--- START ---
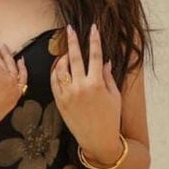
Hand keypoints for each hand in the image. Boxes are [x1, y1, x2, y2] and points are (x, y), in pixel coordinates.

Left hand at [49, 23, 122, 157]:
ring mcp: (68, 95)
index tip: (93, 28)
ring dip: (63, 57)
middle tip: (70, 29)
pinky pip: (54, 82)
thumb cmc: (110, 118)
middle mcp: (81, 87)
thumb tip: (105, 62)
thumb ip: (108, 77)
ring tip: (67, 52)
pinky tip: (59, 67)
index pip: (96, 56)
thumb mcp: (114, 96)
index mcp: (97, 84)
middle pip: (75, 57)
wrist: (98, 140)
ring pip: (61, 68)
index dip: (95, 40)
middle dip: (73, 41)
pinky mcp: (60, 102)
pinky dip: (55, 72)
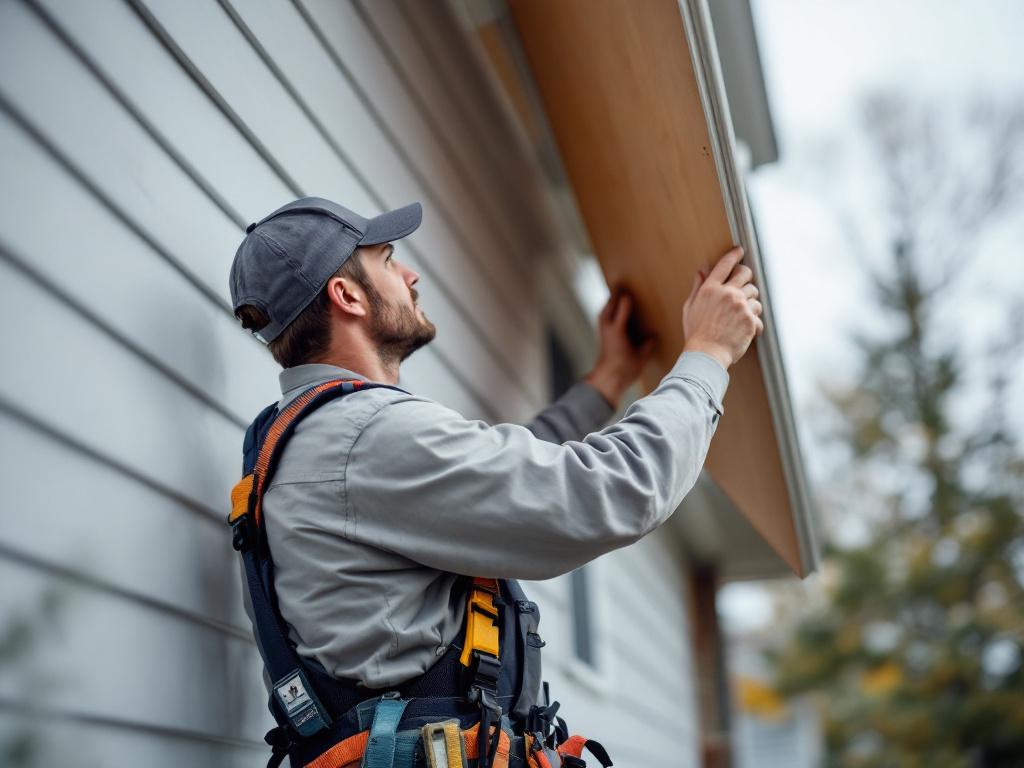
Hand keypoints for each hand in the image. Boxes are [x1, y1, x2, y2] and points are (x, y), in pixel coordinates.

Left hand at [585, 290, 654, 407]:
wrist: (608, 380)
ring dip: (609, 305)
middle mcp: (608, 329)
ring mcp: (603, 333)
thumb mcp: (639, 357)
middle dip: (615, 297)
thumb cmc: (624, 369)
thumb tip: (652, 338)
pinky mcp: (602, 339)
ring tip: (616, 298)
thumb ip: (647, 345)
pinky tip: (613, 315)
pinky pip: (604, 321)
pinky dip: (608, 315)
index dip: (626, 299)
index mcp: (618, 330)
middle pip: (609, 307)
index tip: (631, 292)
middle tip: (620, 287)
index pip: (622, 308)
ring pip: (604, 313)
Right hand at [682, 246, 762, 369]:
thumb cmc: (696, 333)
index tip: (739, 251)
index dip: (734, 255)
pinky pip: (759, 316)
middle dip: (747, 276)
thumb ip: (697, 287)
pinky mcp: (751, 319)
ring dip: (751, 304)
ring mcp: (740, 306)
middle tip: (745, 284)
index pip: (724, 265)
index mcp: (710, 289)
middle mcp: (727, 293)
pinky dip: (754, 324)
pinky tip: (745, 330)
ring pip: (755, 296)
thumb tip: (701, 271)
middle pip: (746, 274)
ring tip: (741, 317)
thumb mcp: (690, 307)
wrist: (706, 354)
--- END ---
TASK GOAL
Since only the total is wanted, work out how many lines of the data above contain "pinky" and state it alone.

RESPONSE
12